Distracted driving Bill is reintroduced
State Reps. Rosemary Brown and Steven Malagari are trying again to prohibit the use of cell phones while driving.
The state House of Representatives passed legislation last year, but a companion bill was not taken up in the state Senate. Brown, R-Monroe/Pike, has been working with Eileen Miller on the legislation for several years. In 2010, Miller lost her son, 21-year-old Paul Miller Jr., to a devastating car crash caused by a distracted tractor trailer driver on State Route 33.
The reintroduced bill has been referred to the House Transportation Committee.
“Every day, I witness many drivers using their cellphones irresponsibly while driving- willingly putting themselves and those around them in danger on our roadways,” said Brown.
“Cell phones are now becoming the largest distraction in the car and too many innocent lives, both in Pennsylvania and nationwide, have been altered or tragically lost due to this distracted driving. I want to thank Rep. Malagari for his bipartisan support of this legislation and working with me to get this legislation to the governor’s desk this session. “
Brown and Malagari, D-Montgomery, propose making driving a vehicle while holding or supporting any electronic device, regardless of a driver’s age, a primary offense subject to a $100 fine and no points on a driver’s license. The fine for texting while driving would also double from $50 to $100. Cell use would be allowed only when a vehicle is stopped on the side of the road. GPS could be used but must be hands-free or supported with the body.
A parent or guardian would be required to certify their child has viewed educational materials about distracted driving before the child receives a driver’s license. If passed, drivers would receive a warning for the first six months if they are pulled over by police for using a cell phone while driving. Lastly, Brown and Malagari have written a clause that clarifies drivers can’t be cited for both texting while driving and driving while supporting or holding a cell phone.
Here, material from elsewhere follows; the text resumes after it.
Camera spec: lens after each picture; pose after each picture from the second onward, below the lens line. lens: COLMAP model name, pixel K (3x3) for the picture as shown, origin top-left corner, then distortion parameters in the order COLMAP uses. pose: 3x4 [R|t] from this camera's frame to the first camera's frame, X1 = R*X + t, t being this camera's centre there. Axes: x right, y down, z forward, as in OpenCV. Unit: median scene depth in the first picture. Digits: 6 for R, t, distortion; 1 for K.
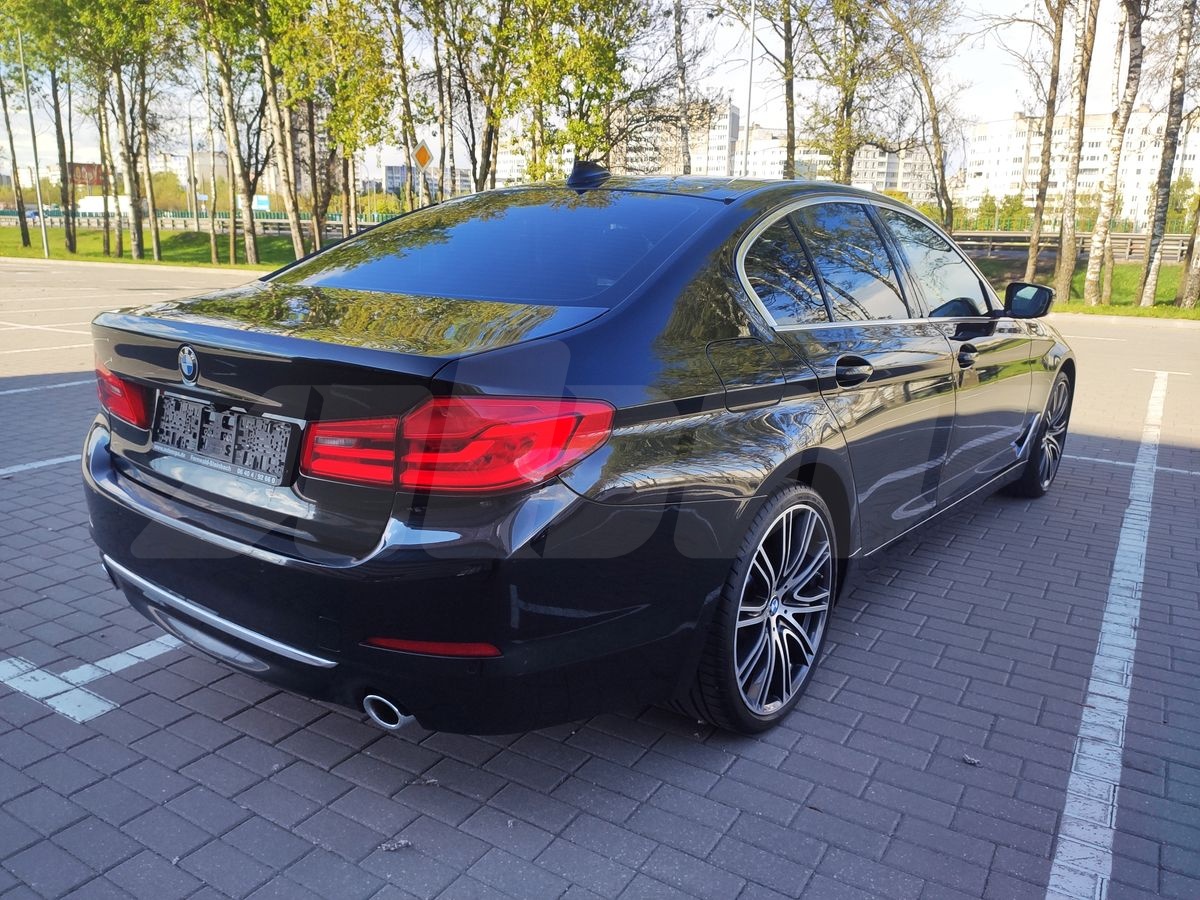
lens RADIAL K [[912.0, 0, 604.2], [0, 912.0, 449.8], [0, 0, 1]] dist [0.019562, -0.019852]
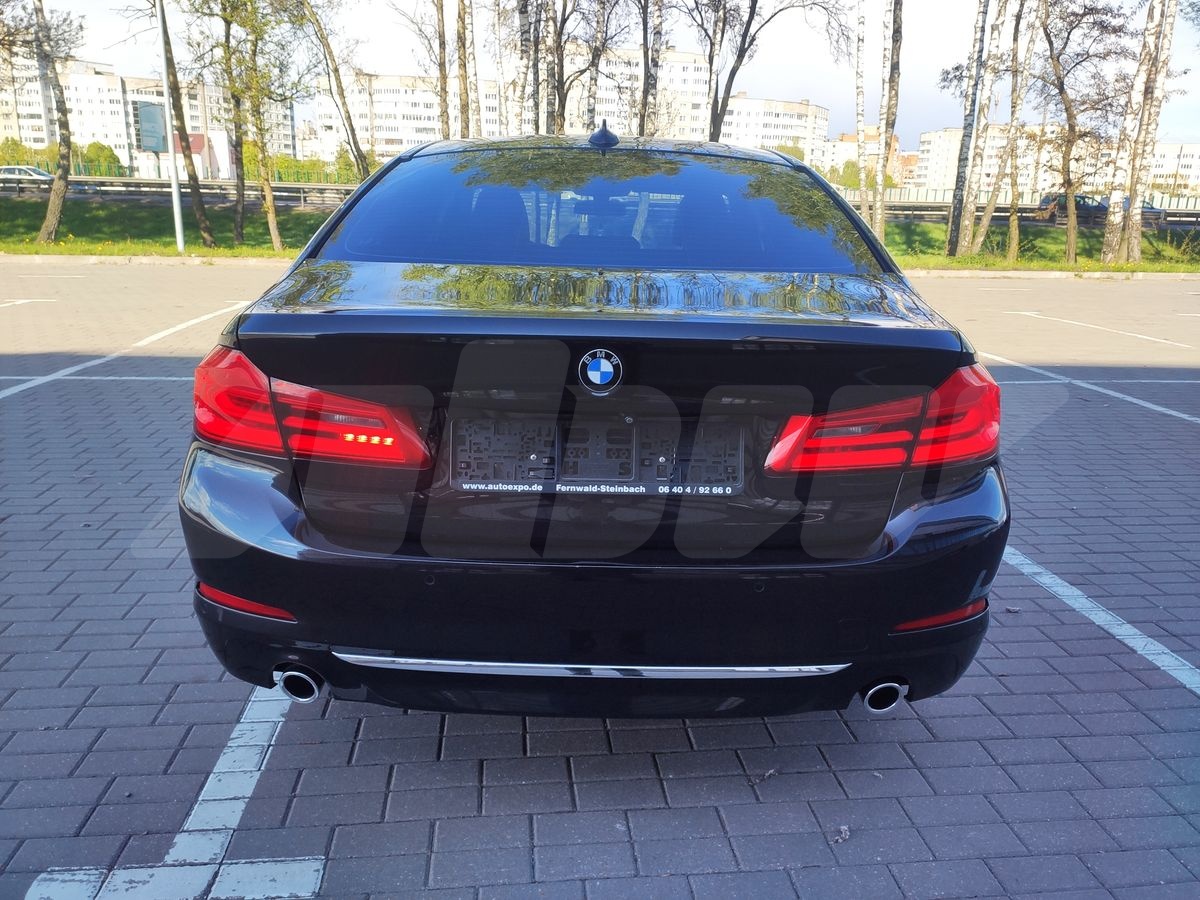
lens RADIAL K [[912.0, 0, 601.3], [0, 912.0, 452.7], [0, 0, 1]] dist [0.019562, -0.019852]
pose [[0.790811, -0.164305, 0.589595, -0.098387], [0.133793, 0.986404, 0.095431, -0.010370], [-0.597259, 0.003416, 0.802041, 0.037981]]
The northeastern region of the Unites States including New York, New Jersey, Ohio, Connecticut, Maryland, Delaware, Vermont, New Hampshire and West Virginia, which share borders with Pennsylvania, ban hand-held cell phone use while driving. Brown and Malagari also point to a AAA Traffic Safety Culture Index that found 87.5% of drivers believe distracted driving has outpaced all other traffic-related issues as a growing safety concern and 6.8% of drivers view texting or emailing while driving a serious threat.
“Almost every one of Pennsylvania’s neighboring states enacted driver responsibility laws to not allow mobile device use while driving. It’s time that Pennsylvania catches up to make our roadways safer,” said Malagari. “Strengthening our penalties on distracted driving is not a partisan issue, and it would show that our Commonwealth will not tolerate such reckless behavior. Our legislation is a commonsense measure that ensures responsible drivers aren’t impacted and it has the potential to prevent countless tragedies.”